WORK TO COMPLETE »
Set out the lines of every listing below as a numbered list, skipping any blank lines. Omit the pictures from your answer.

DATASET EXCERPTS »
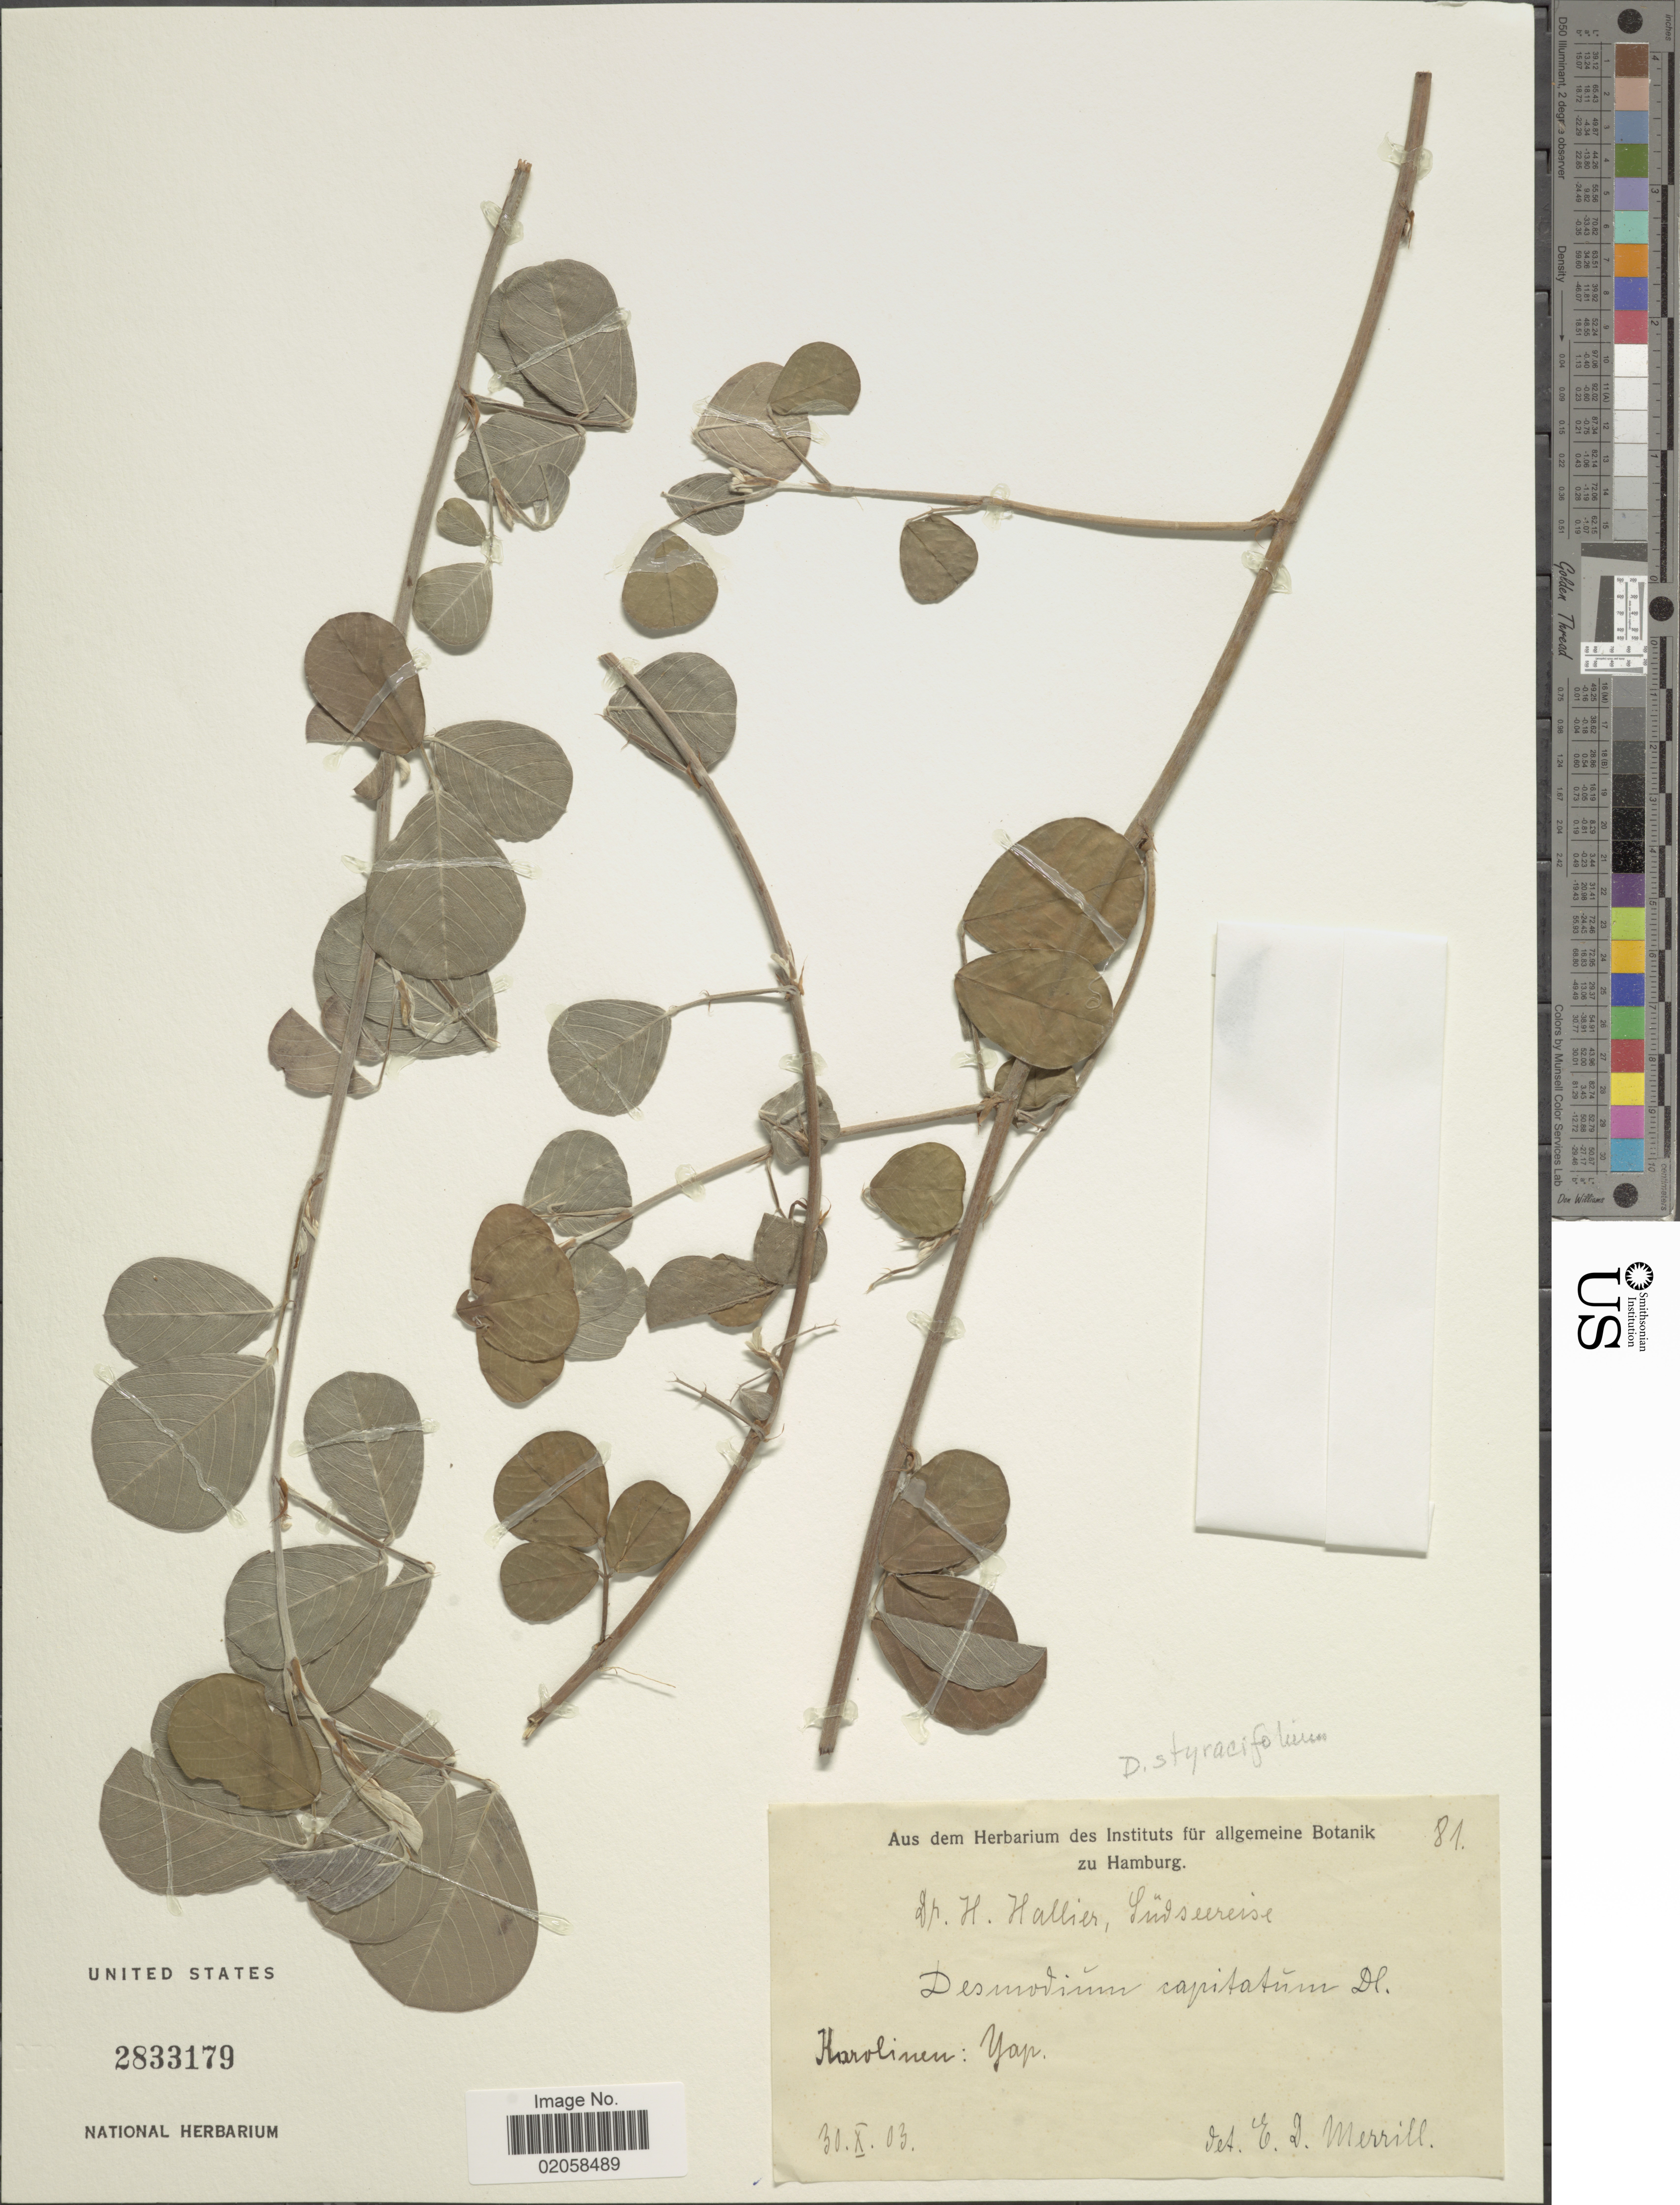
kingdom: Plantae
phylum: Tracheophyta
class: Magnoliopsida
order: Fabales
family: Fabaceae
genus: Grona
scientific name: Grona retroflexa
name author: (L.) H. Ohashi & K. Ohashi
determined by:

WRITTEN ANSWER »
1. kingdom: Plantae
2. phylum: Tracheophyta
3. class: Magnoliopsida
4. order: Fabales
5. family: Fabaceae
6. genus: Grona
7. scientific name: Grona retroflexa
8. name author: (L.) H. Ohashi & K. Ohashi
9. determined by:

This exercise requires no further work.